Transfer Impact Assessment
One of the central innovations of the new Standard contractual clauses can be found in clause 14: "Local laws and customs that affect compliance with the clauses". There is now an obligation to carry out a "Transfer Impact Assessment", i.e. a comprehensive, case-by-case Data protection impact assessment. The following control question must be answered: Can and will the cloud provider (data importer) fulfill its contractual obligations under the GDPR actually comply?
Assessment criteria include the following
- Circumstances of the Transmissionthe actors involved, the categories of personal data transmitted, the transmission channels used and the storage location.
- Relevant legal provisions and practices of the third country, in particular those standards that prohibit the disclosure of data to public authorities and intelligence services or their access to such data. personal data allow.

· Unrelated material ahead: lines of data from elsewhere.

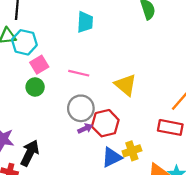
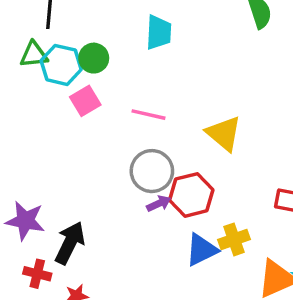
green circle: (35, 87) -> (94, 58), moved

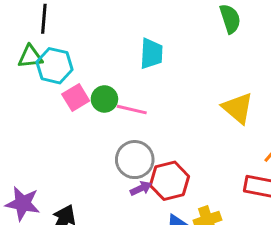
cyan trapezoid: (159, 32) -> (151, 54), moved
green circle: (94, 58) -> (104, 99), moved
yellow triangle: (224, 133) -> (238, 108), moved

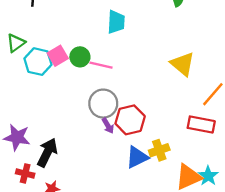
green triangle: (30, 57) -> (16, 43), moved, turned -30
cyan hexagon: (54, 66) -> (38, 62), moved
purple arrow: (141, 188) -> (108, 126), turned 84

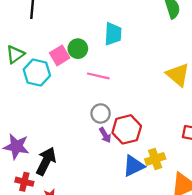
pink square: (58, 56) -> (60, 55), moved
green circle: (80, 57) -> (78, 49), moved
gray circle: (103, 104) -> (101, 113), size x0.7

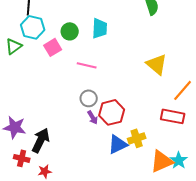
green circle: (78, 49) -> (70, 31), moved
cyan hexagon: (37, 73) -> (33, 27), moved

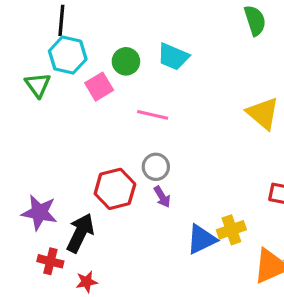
cyan trapezoid: (100, 28) -> (173, 57), turned 110
green triangle: (14, 46) -> (38, 85), turned -30
red hexagon: (112, 112) -> (115, 189), moved

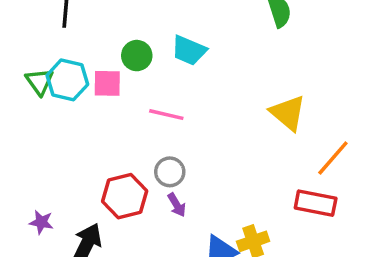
cyan hexagon: (68, 55) -> (67, 80), moved
pink square: (99, 87) -> (107, 83), turned 32
purple star: (39, 212) -> (41, 222), size x0.6

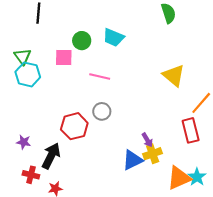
cyan hexagon: (67, 80) -> (28, 74), moved
red rectangle: (316, 203) -> (191, 130), turned 65
purple arrow: (177, 205) -> (147, 140), moved

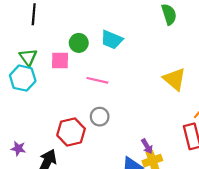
green triangle: (23, 56) -> (28, 57), moved

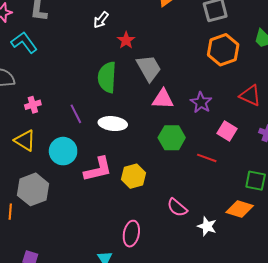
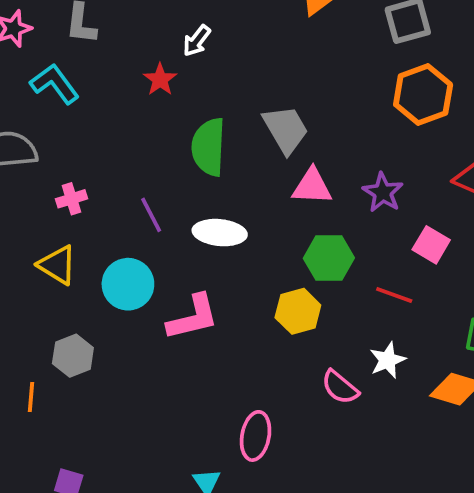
red star: (126, 40) -> (160, 80), moved
yellow hexagon: (134, 176) -> (298, 311), moved
gray hexagon: (33, 189) -> (73, 356), size x0.7
white star: (207, 226) -> (388, 360), moved, turned 30

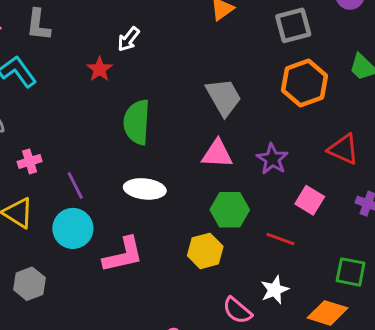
gray trapezoid: (286, 129) -> (224, 97), moved
purple line: (151, 215) -> (75, 185), moved

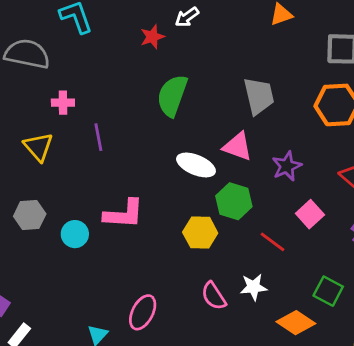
white ellipse: (145, 189) -> (196, 165), moved
cyan circle: (73, 228) -> (75, 234), moved, size x0.7

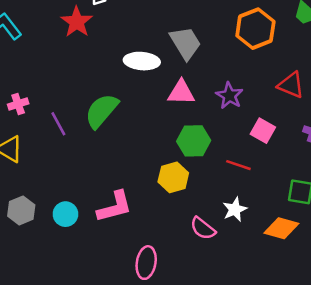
red star: (152, 37) -> (77, 22), size x1.4
green semicircle: (172, 96) -> (102, 111), moved, turned 39
white ellipse: (196, 165) -> (142, 61), moved
pink L-shape: (124, 214) -> (115, 207), moved

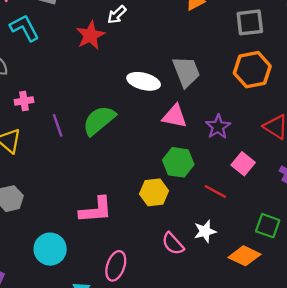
cyan circle: (65, 214) -> (50, 249), moved, size x1.4

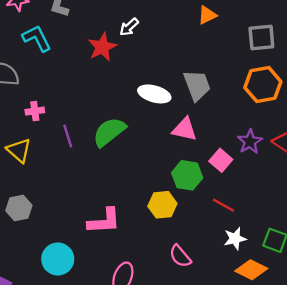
purple star: (218, 127) -> (250, 142), moved
pink square: (243, 164) -> (221, 160), moved
white star: (205, 231) -> (235, 239), moved

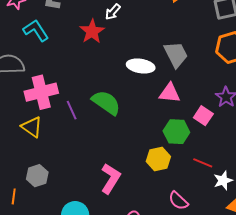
pink cross: (35, 111) -> (41, 92), size x2.0
green semicircle: (109, 132) -> (106, 103), turned 80
red line: (224, 205) -> (203, 163), moved
pink L-shape: (104, 221) -> (111, 178), turned -48

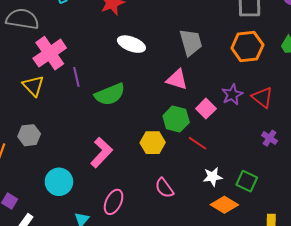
white ellipse: (141, 66) -> (131, 44), moved
pink cross: (41, 92) -> (50, 53), turned -32
green semicircle: (106, 103) -> (110, 94), moved, turned 112
red line: (203, 163) -> (197, 143), moved

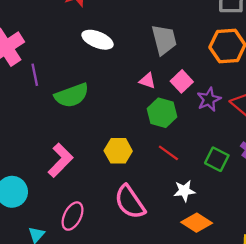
pink triangle: (177, 79) -> (147, 81), size x0.7
pink square: (206, 109) -> (182, 81), moved
green hexagon: (176, 119) -> (162, 113), moved
green square: (247, 181) -> (217, 159), moved
pink semicircle: (164, 188) -> (130, 202), size x1.5

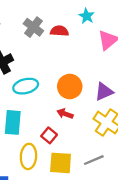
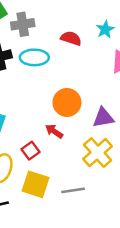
gray cross: (33, 27) -> (23, 24), moved, turned 30
cyan ellipse: (26, 86) -> (34, 57), moved

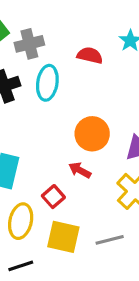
cyan ellipse: (34, 57) -> (47, 83), turned -76

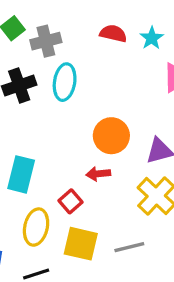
red semicircle: (90, 55) -> (113, 33), moved
red arrow: (80, 170) -> (98, 174), turned -35

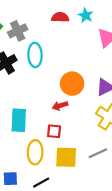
red arrow: (98, 174) -> (60, 106), moved
red square: (70, 201) -> (54, 131), turned -32

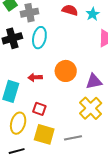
red arrow: (60, 106) -> (35, 77), moved

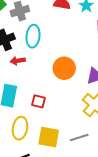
red arrow: (35, 77) -> (18, 61), moved
red square: (39, 109) -> (38, 101), moved

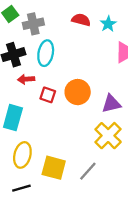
red square: (38, 101) -> (48, 95), moved
gray line: (79, 138) -> (88, 171), turned -36

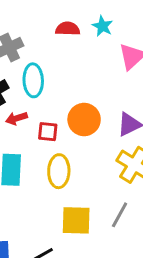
yellow ellipse: (22, 155) -> (59, 171), moved

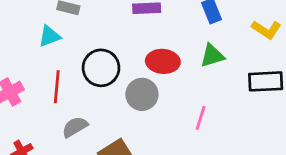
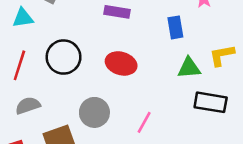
yellow L-shape: (266, 30) -> (222, 55), turned 124
green triangle: (212, 56) -> (189, 68), moved
gray circle: (142, 94) -> (94, 112), moved

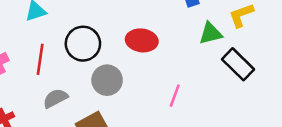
black rectangle: (211, 102) -> (238, 64), turned 44
gray circle: (94, 112) -> (107, 80), moved

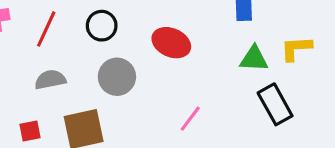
black circle: (83, 44) -> (102, 26), size x0.7

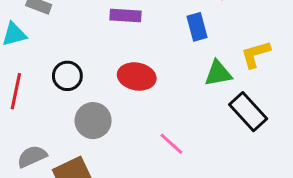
gray semicircle: (50, 80) -> (32, 156), moved
pink line: (190, 119) -> (171, 144), turned -72

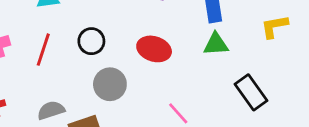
yellow L-shape: (256, 54) -> (274, 26), moved
green triangle: (218, 73) -> (216, 44), moved

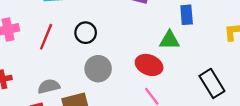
green triangle: (216, 44) -> (169, 40), moved
red ellipse: (154, 49) -> (149, 65), moved

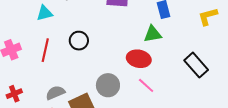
gray circle: (98, 69) -> (108, 85), moved

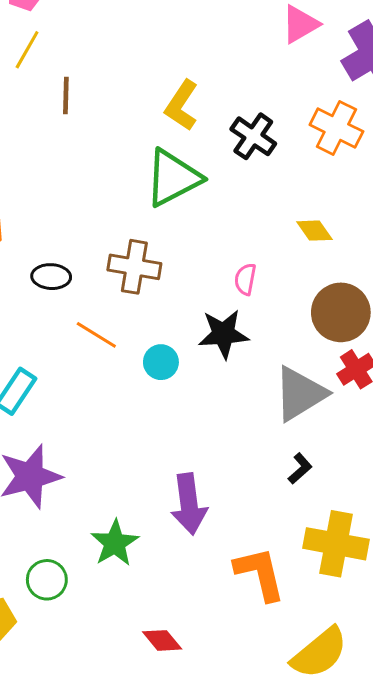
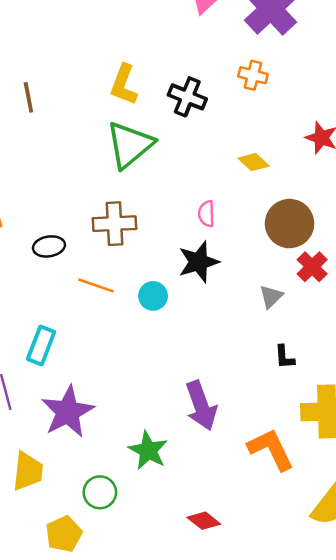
orange cross: (336, 128) -> (253, 75), size x0.7
gray triangle: (300, 394) -> (271, 297), size x0.5
black L-shape: (300, 468) -> (285, 357), turned 140

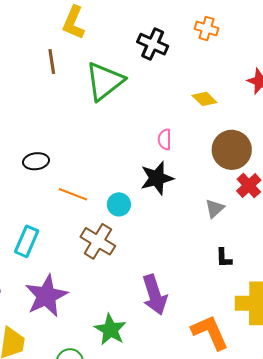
yellow L-shape: (124, 85) -> (74, 23), moved
brown line: (28, 97) -> (52, 62), moved
brown cross: (114, 224) -> (98, 241), moved, turned 32

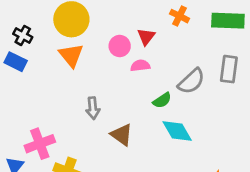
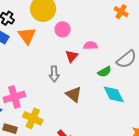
red triangle: (146, 37) -> (72, 56), moved
pink circle: (120, 46) -> (63, 29), moved
orange triangle: (71, 55) -> (27, 36), moved

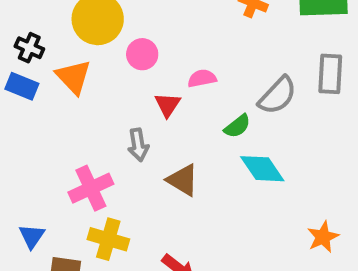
pink cross: (14, 97) -> (91, 188), moved

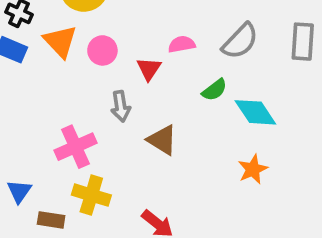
pink circle: (142, 54) -> (102, 50), moved
gray semicircle: (277, 95) -> (240, 41), moved
cyan diamond: (262, 169) -> (255, 112), moved
orange star: (323, 237) -> (253, 169), moved

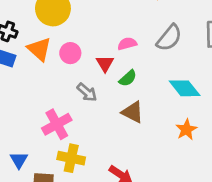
green semicircle: (214, 90) -> (128, 78), moved
gray arrow: (121, 106) -> (87, 92), turned -35
brown triangle: (162, 140) -> (133, 112), moved

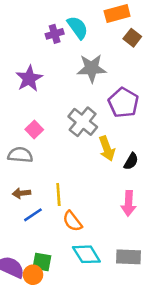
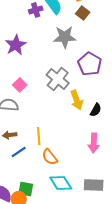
brown square: (132, 38) -> (83, 13), moved

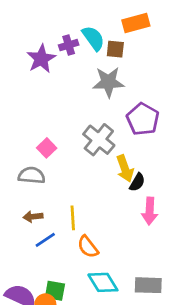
brown square: (83, 13) -> (115, 49), moved, turned -32
purple star: (16, 45) -> (41, 59), moved
black semicircle: (96, 110) -> (137, 182), moved
pink arrow: (94, 143) -> (150, 211), moved

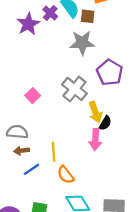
purple cross: (69, 45) -> (50, 13), turned -32
gray semicircle: (32, 175) -> (17, 132), moved
pink arrow: (150, 211) -> (95, 140), moved

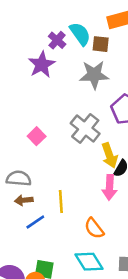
purple star: (28, 24) -> (42, 65), moved
orange semicircle: (66, 175) -> (94, 228), moved

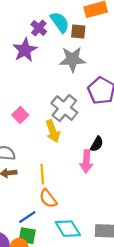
yellow arrow: (110, 155) -> (53, 131), moved
blue line: (35, 222) -> (27, 217), moved
orange semicircle: (94, 228) -> (48, 198), moved

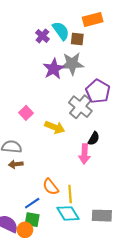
purple star: (25, 50) -> (54, 69), moved
gray cross: (64, 108) -> (80, 107), moved
yellow arrow: (53, 131) -> (55, 127), turned -48
yellow line: (42, 174) -> (70, 194), moved

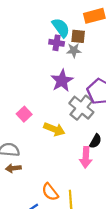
purple cross: (42, 36) -> (57, 43), moved, turned -32
gray star: (72, 64) -> (74, 50), moved, size x0.6
purple star: (54, 69) -> (62, 81), moved

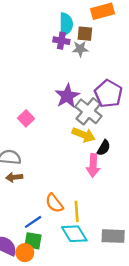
cyan semicircle: (61, 28) -> (66, 24), turned 36
purple star: (62, 81) -> (67, 96), moved
yellow arrow: (54, 129) -> (84, 135), moved

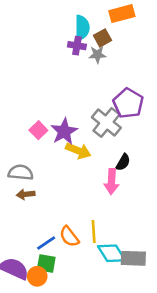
brown square: (85, 34) -> (103, 38), turned -35
purple star: (67, 96) -> (64, 131), moved
yellow arrow: (84, 135) -> (78, 151), moved
orange semicircle: (54, 203) -> (69, 237), moved
cyan diamond: (74, 234) -> (112, 253), moved

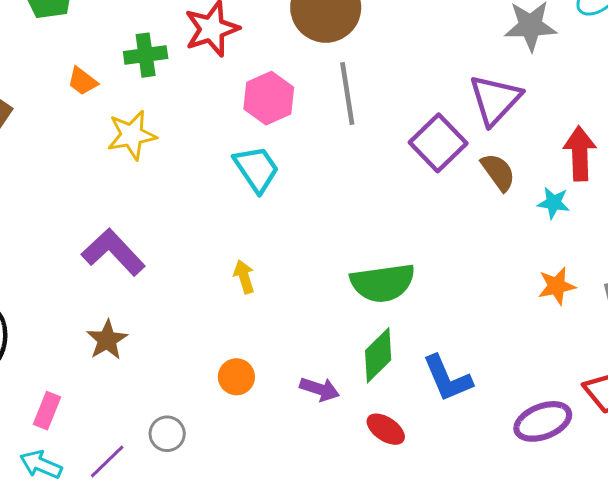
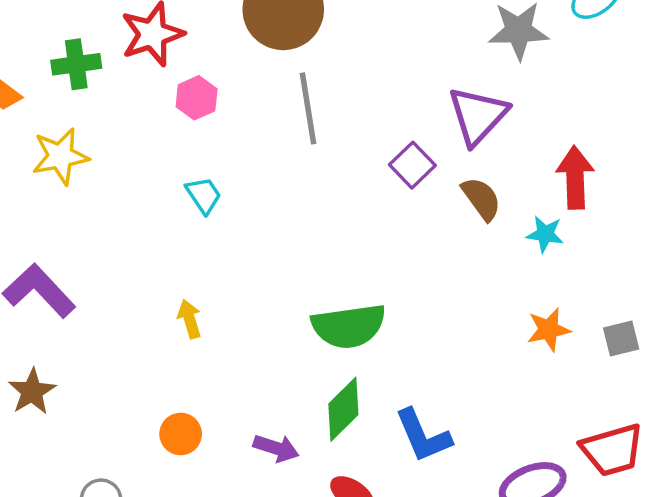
pink hexagon: (269, 98) -> (197, 98), moved, size x0.7
purple square: (438, 143) -> (412, 165), size x0.7
cyan trapezoid: (256, 169) -> (204, 195), size x0.7

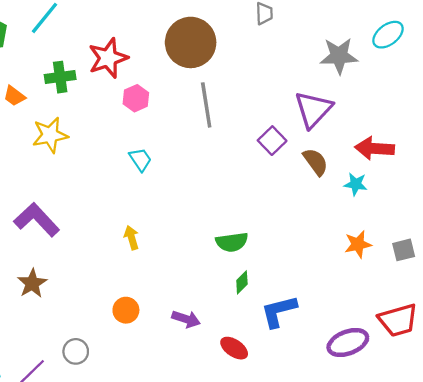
red arrow: (575, 177) -> (375, 148), turned -84
green semicircle: (349, 326) -> (232, 242), size x0.7
green diamond: (343, 409) -> (242, 282), moved, size x0.6
blue L-shape: (423, 436) -> (279, 311), turned 99

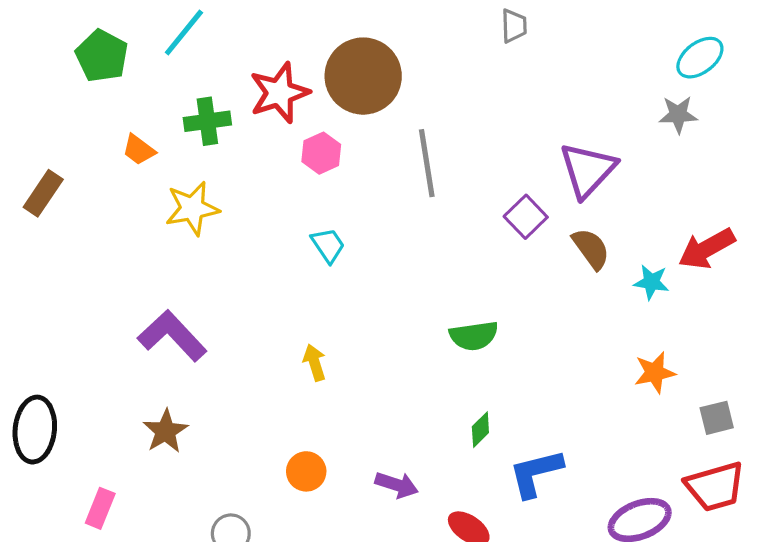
brown circle: (191, 42) -> (363, 76), moved
gray star: (339, 56) -> (678, 115), moved, size x0.7
red arrow: (375, 148) -> (707, 249), moved, turned -33
green semicircle: (232, 242) -> (474, 336), moved
gray square: (404, 250) -> (717, 418), moved

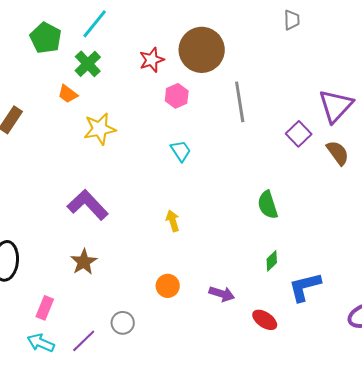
red star: (279, 93) -> (152, 60), size x0.7
green cross: (207, 121) -> (88, 64), moved, turned -36
green semicircle: (474, 336) -> (268, 205), turned 80

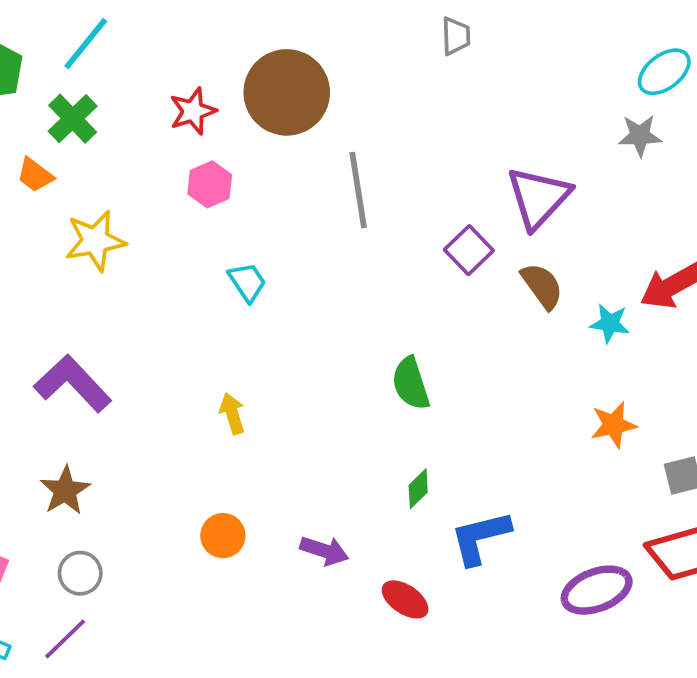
pink hexagon: (177, 96) -> (210, 184), moved
gray circle: (123, 323) -> (80, 573), moved

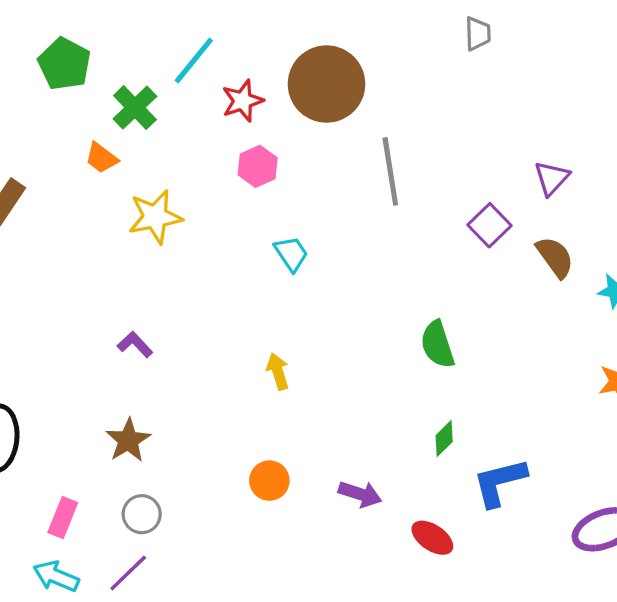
cyan line: (86, 44) -> (194, 60), moved
purple triangle: (538, 198) -> (552, 178), size x0.6
purple L-shape: (73, 383) -> (135, 344), size x0.5

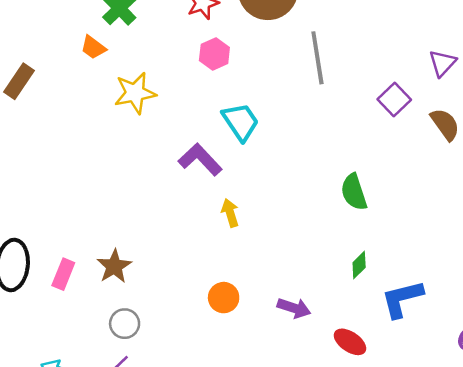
cyan trapezoid: (291, 254) -> (241, 122), size x1.4
purple L-shape: (135, 344) -> (200, 159), moved, size x1.6
pink rectangle: (63, 518) -> (63, 274), moved

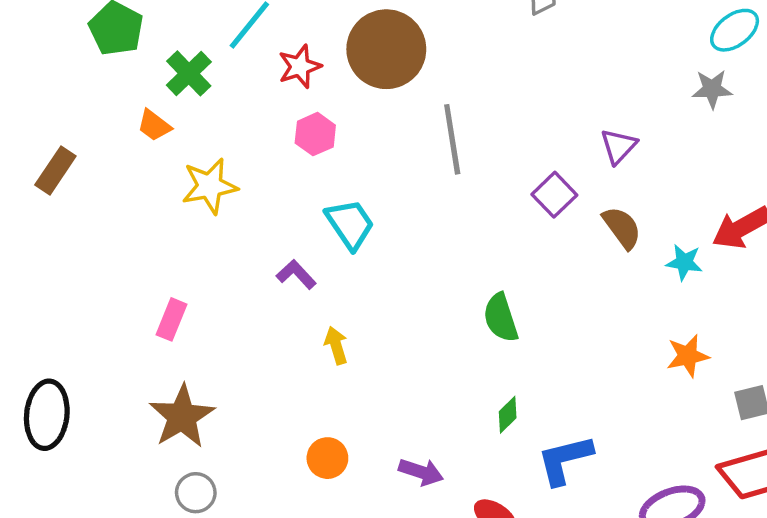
purple L-shape: (200, 159) -> (296, 274), size x0.7
brown star: (114, 266) -> (182, 416), size x1.4
pink rectangle: (63, 274) -> (172, 319), moved

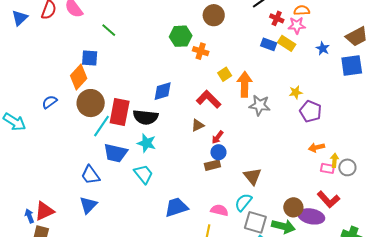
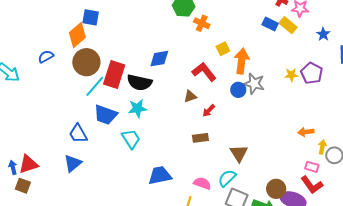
purple pentagon: (311, 111) -> (312, 73), moved
cyan star: (147, 143) -> (137, 108), turned -30
blue circle: (218, 152) -> (238, 90), moved
pink rectangle: (327, 168) -> (312, 167), moved

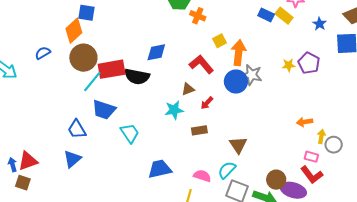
red rectangle: (114, 74) -> (112, 69), turned 64
blue circle: (238, 90) -> (236, 82), size x1.5
cyan star: (137, 108) -> (174, 110), moved

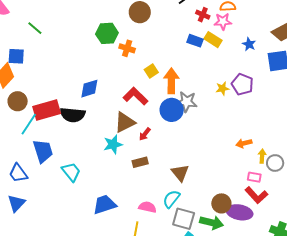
brown circle: (83, 58) -> (18, 101), size x0.7
brown triangle: (188, 89) -> (125, 122), size x1.6
blue trapezoid: (104, 110) -> (43, 151), turned -120

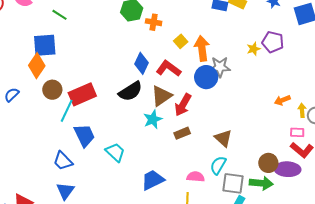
blue square: (16, 56) -> (45, 45), size x1.4
blue diamond: (89, 89) -> (141, 63), moved, turned -40
black semicircle: (73, 115) -> (130, 91), moved, turned -30
red arrow: (145, 134) -> (183, 105), size x1.6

- According to the second sentence of recital 19 of the implementing decision, a Standard contractual clauses The fact that the third country's legislation is contrary to the law does not per se mean that the transfer must not take place. Through Encryption or Anonymization this malus can be "cured".
And now?
By 27.12.2022, all data transfers must be transferred to a Third countryif no Appropriateness decision or an exemption is available, to the new Standard contractual clauses and supplementary, additional measures. 2B Advice is happy to support you with this challenge. We will help you to GDPR consistently. We support you in this, even in the Cloud, data protection and Data security at all times.